Wesley will return as the team leader. During the offseason, he will probably be working hard to build the on-court relationship with Bendall. Not to disparage Bendall, but there was something special between Wesley and Gary Wilkinson the previous year and their mind-meld teamwork made them nearly unstoppable.

Pooh Williams and Tyler Newbold will again return at the wing. The defensive stars were as much a key to USU’s success as anyone on the team and actually did a decent job against Texas A&M’s top scorers. Nobody expected a 29-percent 3-point shooter to light up the nets with five 3-pointers in a row.

Jardine is an incredible talent and has as much athleticism as anyone USU played this year. Brian Green, likewise, proved himself to be as quality a marksman as there is. Both return and add depth.
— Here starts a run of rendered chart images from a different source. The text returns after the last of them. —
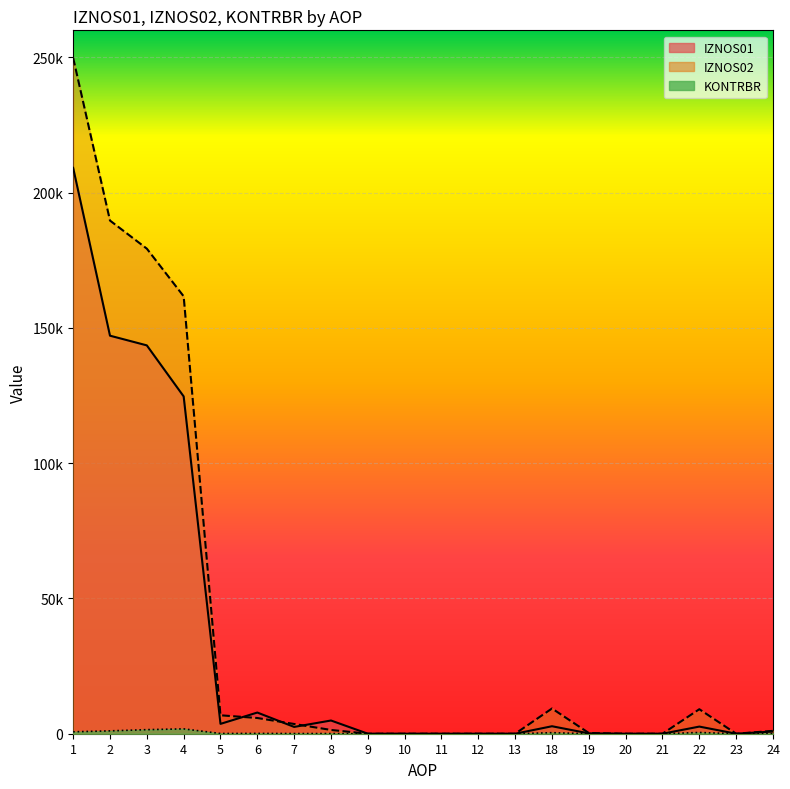

What is the sum of all IZNOS01 values?

649736.8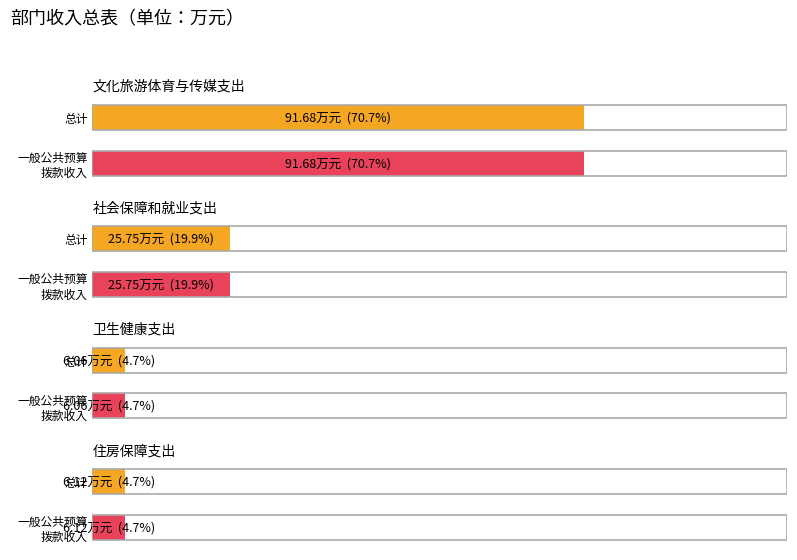

At how many categories does at least one series exceed 18?

2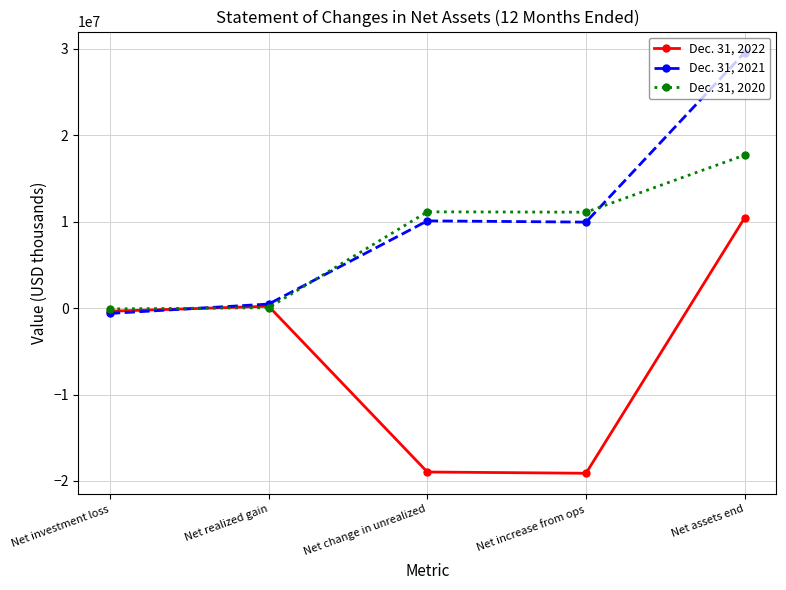

What is the value of the Dec. 31, 2020 point at the 3rd from the left?

11146049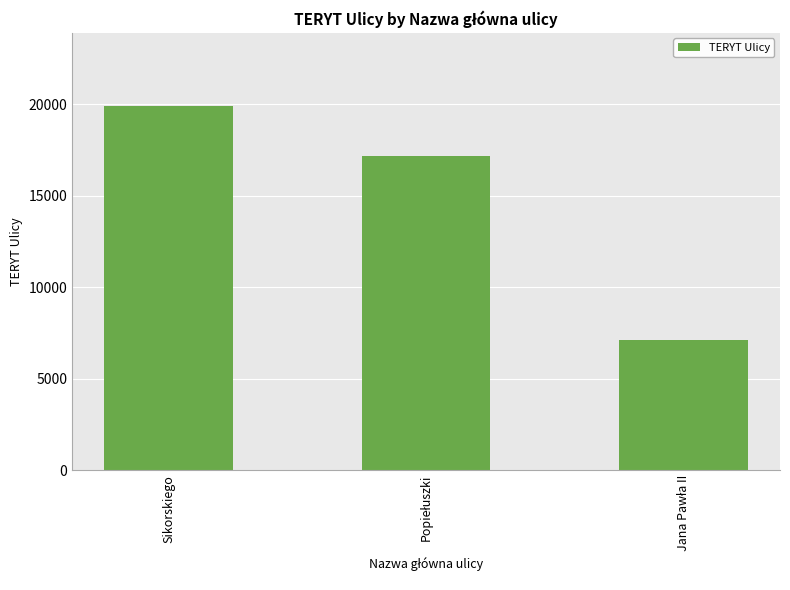

What is the sum of all values?

44176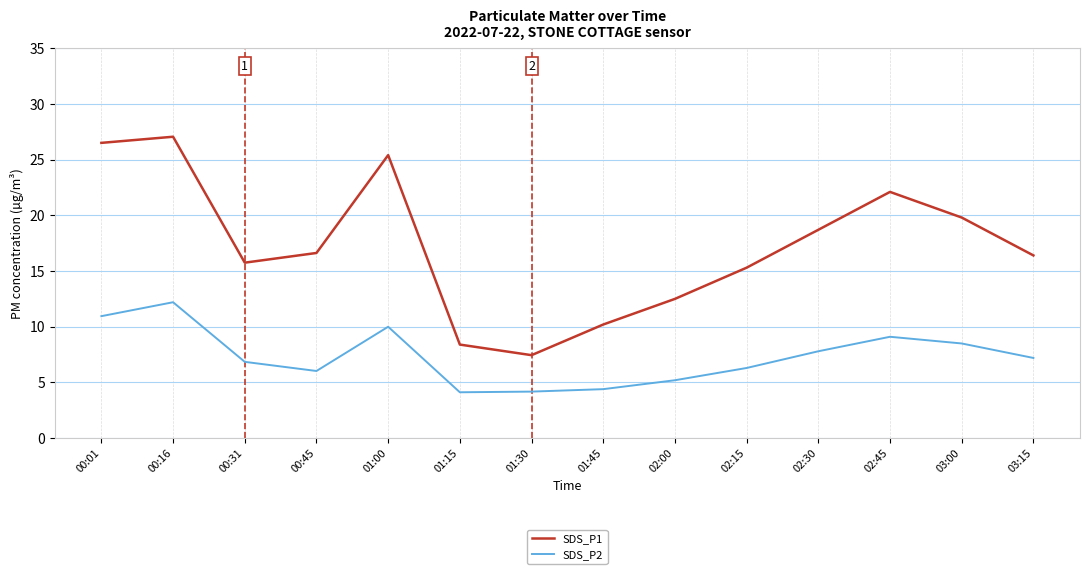

True or false: SDS_P1 and SDS_P2 cross at least once.

False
The key to Utah State’s success in the future may very well if they can find those players that not only run Morrill’s highly-successful system to perfection, but have just an extra step of athleticism, skill and ability to contend with the normal Top 25 program.

Utah State has seen its recruiting pick up considerably since it left the Big West.

Now, it’s time to jump it up again — in regards to both talent and competition.

Morrill is definitely coach enough to run a perennial Top 25 program.

Utah State is in just five years established as the class of the WAC. But some feel USU has plateaued.

The view from a plateau can be magnficent.

But there’s always a higher vantage point beyond the next horizon.